--- START ---
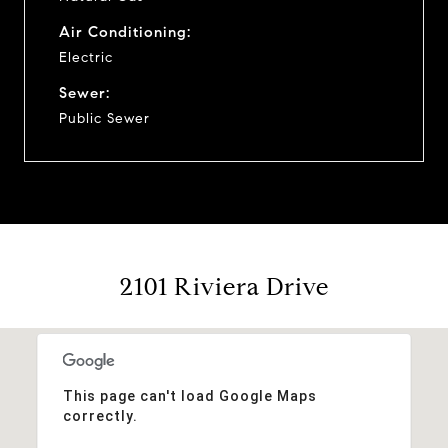
Air Conditioning:
Electric
Sewer:
Public Sewer
2101 Riviera Drive
This page can't load Google Maps
correctly.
--- END ---
- **Job item**
Give an exact copy of the lines from the one with "2101 Riviera Drive" through the end of the entries, both ends included.

- **Answer to this exercise**
2101 Riviera Drive
This page can't load Google Maps
correctly.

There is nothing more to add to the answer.